In a loose definition, the “liberal arts” denote college study anchored in preponderantly Western literature, philosophy, and history, with science, mathematics, and foreign languages playing a substantial, though less central, role; in more recent times, the social science subjects—psychology, sociology, political science—have also sometimes been included. The liberal arts have always been distinguished from more specialized, usually vocational training. For the ancient Greeks, the liberal arts were the subjects thought necessary for a free man to study. If he is to remain free, in this view, he must acquire knowledge of the best thought of the past, which will cultivate in him the intellectual depth and critical spirit required to live in an informed and reasonable way in the present.

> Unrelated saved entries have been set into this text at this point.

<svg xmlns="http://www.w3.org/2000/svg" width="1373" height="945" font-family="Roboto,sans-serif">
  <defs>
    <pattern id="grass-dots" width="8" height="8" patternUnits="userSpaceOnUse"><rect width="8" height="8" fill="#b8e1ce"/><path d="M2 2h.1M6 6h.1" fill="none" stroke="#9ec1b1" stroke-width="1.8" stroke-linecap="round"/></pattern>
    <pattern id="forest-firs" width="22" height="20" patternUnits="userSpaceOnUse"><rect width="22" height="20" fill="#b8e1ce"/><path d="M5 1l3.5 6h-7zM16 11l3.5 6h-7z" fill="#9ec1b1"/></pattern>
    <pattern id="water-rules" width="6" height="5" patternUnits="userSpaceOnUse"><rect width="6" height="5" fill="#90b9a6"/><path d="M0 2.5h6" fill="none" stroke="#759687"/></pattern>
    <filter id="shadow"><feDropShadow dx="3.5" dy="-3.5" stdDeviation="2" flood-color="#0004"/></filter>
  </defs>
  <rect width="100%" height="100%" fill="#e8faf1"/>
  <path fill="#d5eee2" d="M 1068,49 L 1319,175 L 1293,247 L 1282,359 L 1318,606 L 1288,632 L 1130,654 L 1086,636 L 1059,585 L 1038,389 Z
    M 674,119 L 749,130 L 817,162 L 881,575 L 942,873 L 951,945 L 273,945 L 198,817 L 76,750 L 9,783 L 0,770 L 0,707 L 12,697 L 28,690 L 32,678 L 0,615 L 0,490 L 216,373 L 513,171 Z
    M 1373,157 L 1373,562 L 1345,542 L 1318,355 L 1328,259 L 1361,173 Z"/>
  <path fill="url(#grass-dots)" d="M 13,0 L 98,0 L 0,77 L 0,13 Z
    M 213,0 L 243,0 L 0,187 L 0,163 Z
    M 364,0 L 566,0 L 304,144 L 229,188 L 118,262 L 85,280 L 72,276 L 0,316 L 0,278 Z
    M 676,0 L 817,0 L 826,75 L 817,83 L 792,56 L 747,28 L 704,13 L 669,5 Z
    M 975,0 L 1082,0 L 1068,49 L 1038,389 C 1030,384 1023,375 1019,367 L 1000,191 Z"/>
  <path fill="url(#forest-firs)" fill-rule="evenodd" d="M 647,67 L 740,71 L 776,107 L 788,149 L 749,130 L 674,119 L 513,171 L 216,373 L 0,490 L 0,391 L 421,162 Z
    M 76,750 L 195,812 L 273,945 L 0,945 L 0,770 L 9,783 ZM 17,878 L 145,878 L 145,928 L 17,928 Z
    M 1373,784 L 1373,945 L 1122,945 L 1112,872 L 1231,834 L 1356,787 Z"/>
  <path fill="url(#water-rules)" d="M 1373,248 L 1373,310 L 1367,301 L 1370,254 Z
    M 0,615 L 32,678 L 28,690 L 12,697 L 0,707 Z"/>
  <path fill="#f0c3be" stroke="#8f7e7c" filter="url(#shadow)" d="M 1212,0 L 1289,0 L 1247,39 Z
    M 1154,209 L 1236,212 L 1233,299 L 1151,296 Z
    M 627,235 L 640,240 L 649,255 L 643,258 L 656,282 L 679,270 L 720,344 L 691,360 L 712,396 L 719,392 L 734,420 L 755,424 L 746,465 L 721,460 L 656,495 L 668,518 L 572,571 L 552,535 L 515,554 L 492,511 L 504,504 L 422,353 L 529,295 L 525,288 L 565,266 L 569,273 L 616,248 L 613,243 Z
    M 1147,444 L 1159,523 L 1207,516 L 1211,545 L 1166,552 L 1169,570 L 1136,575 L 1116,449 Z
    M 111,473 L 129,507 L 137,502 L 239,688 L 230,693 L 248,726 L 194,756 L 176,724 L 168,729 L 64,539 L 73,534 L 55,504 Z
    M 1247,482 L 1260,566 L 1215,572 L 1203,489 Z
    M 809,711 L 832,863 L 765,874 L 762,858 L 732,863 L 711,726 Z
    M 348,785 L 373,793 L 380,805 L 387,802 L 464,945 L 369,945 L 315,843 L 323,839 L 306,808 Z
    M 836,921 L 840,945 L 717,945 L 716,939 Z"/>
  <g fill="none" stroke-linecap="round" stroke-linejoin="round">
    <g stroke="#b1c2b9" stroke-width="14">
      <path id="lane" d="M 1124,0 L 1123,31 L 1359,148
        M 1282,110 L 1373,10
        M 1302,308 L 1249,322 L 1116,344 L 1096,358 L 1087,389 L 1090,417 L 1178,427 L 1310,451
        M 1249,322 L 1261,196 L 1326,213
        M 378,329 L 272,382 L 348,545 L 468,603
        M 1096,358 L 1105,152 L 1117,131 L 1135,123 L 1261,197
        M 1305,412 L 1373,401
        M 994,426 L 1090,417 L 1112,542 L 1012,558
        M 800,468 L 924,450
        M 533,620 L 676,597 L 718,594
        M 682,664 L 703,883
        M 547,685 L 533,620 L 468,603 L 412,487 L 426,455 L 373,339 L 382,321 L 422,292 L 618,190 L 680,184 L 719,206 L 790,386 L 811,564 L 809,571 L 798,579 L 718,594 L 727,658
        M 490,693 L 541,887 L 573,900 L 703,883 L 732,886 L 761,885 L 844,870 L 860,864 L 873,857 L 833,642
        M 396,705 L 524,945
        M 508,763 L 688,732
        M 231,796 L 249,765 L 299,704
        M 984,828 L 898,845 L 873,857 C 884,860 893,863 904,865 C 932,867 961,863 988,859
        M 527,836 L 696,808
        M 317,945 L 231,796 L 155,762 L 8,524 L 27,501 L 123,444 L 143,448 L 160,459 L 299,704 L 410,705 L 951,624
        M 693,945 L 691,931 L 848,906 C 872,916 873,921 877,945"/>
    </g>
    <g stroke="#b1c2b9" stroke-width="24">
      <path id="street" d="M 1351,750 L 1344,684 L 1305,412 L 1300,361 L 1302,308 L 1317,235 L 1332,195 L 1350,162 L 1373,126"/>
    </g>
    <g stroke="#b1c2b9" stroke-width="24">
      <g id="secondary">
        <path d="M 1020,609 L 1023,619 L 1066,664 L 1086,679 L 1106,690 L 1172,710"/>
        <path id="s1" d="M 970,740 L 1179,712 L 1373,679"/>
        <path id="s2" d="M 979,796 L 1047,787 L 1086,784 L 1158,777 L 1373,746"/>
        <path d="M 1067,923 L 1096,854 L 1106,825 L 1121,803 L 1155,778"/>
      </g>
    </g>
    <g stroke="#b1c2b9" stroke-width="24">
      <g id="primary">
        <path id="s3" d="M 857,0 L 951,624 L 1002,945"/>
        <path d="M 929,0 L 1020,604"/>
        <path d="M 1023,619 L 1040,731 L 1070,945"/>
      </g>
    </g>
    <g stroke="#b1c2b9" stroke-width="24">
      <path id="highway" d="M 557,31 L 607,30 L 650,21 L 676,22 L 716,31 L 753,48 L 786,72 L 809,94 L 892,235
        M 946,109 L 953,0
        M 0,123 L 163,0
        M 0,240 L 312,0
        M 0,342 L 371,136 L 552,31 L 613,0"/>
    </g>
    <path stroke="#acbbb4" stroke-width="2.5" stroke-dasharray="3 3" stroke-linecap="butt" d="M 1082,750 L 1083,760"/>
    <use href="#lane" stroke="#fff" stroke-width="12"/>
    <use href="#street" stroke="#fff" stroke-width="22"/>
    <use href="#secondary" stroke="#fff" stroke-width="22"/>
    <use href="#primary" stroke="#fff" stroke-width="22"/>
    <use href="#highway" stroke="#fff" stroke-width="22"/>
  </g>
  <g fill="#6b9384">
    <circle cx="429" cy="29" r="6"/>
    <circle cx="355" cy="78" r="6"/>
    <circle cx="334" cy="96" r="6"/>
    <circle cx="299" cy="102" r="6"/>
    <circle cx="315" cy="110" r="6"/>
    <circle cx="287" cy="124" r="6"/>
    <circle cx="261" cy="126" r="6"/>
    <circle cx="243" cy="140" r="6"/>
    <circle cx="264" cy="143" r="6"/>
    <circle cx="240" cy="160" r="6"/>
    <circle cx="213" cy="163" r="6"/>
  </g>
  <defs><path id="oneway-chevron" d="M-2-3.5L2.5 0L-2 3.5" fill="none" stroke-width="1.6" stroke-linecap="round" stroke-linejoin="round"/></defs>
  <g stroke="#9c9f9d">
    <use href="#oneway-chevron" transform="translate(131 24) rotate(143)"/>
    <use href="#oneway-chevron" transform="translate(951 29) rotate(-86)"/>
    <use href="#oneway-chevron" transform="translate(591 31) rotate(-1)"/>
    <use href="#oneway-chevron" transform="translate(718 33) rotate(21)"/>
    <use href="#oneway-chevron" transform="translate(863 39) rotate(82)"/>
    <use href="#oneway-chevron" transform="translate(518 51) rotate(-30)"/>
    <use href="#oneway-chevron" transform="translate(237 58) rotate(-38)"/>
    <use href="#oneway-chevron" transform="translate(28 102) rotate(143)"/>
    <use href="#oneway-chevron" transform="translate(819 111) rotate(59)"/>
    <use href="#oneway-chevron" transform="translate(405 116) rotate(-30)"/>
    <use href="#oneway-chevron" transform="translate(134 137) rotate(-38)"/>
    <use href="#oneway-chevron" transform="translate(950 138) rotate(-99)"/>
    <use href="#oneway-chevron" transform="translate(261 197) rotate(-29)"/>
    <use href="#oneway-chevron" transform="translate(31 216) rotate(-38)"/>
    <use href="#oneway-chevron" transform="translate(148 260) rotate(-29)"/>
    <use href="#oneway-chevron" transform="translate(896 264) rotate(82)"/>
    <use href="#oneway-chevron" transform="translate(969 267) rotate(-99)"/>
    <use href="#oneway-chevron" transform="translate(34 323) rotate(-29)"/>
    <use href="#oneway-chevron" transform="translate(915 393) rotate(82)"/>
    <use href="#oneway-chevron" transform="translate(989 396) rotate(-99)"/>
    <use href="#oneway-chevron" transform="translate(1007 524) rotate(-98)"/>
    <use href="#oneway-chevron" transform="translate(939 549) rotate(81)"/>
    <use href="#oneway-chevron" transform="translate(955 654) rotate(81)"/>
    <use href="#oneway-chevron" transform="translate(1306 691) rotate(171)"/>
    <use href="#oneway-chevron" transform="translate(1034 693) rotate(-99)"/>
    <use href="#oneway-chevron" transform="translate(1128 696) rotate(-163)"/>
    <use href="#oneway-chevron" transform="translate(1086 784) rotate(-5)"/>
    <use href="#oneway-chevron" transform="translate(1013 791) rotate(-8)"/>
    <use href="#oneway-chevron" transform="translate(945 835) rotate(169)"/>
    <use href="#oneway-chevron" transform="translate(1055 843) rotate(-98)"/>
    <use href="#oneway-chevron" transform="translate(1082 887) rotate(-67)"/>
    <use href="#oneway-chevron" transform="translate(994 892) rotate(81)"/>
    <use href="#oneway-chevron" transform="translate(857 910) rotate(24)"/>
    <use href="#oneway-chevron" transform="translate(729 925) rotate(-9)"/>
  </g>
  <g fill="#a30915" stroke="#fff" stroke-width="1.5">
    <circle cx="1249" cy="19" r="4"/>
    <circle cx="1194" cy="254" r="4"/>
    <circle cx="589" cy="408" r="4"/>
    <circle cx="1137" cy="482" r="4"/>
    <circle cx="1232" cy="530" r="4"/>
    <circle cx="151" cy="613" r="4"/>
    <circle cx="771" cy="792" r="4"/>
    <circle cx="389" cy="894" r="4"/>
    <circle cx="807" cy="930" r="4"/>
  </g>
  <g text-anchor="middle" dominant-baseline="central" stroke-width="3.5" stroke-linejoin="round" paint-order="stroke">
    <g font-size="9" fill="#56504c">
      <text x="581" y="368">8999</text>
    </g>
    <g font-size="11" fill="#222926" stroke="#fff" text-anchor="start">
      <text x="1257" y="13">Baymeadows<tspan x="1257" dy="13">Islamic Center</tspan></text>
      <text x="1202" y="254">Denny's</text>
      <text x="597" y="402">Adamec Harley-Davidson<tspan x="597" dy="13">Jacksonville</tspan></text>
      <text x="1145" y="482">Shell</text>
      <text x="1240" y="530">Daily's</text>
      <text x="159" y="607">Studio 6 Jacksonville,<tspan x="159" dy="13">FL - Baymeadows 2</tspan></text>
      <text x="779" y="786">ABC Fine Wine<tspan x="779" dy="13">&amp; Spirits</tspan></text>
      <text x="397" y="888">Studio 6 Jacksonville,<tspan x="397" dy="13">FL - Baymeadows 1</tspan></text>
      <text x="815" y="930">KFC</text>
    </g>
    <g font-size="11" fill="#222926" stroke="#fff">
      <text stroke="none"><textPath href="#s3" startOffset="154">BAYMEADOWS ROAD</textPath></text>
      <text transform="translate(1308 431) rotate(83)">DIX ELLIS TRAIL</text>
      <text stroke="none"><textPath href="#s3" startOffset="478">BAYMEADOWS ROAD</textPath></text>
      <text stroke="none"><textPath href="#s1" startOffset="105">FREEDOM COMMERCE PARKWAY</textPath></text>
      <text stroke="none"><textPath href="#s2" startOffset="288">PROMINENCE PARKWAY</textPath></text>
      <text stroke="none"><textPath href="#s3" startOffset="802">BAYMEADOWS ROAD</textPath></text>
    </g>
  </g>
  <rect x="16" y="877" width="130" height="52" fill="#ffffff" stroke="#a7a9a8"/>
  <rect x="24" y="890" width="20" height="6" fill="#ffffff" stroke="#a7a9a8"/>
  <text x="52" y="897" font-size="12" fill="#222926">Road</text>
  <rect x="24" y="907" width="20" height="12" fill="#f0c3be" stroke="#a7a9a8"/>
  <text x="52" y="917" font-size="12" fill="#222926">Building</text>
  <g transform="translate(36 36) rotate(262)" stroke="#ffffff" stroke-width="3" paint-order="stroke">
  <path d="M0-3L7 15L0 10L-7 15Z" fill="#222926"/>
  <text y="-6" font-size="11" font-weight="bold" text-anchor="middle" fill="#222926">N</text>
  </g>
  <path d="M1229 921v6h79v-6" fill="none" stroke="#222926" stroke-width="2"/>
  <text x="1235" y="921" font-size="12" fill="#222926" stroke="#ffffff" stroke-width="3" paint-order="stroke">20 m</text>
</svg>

For many years, the liberal arts were my second religion. I worshipped their content, I believed in their significance, I fought for them against the philistines of our age as Samson fought against the Philistines of his—though in my case, I kept my hair and brought down no pillars. As currently practiced, however, it is becoming more and more difficult to defend the liberal arts. Their content has been drastically changed, their significance is in doubt, and defending them in the condition in which they linger on scarcely seems worth the struggle.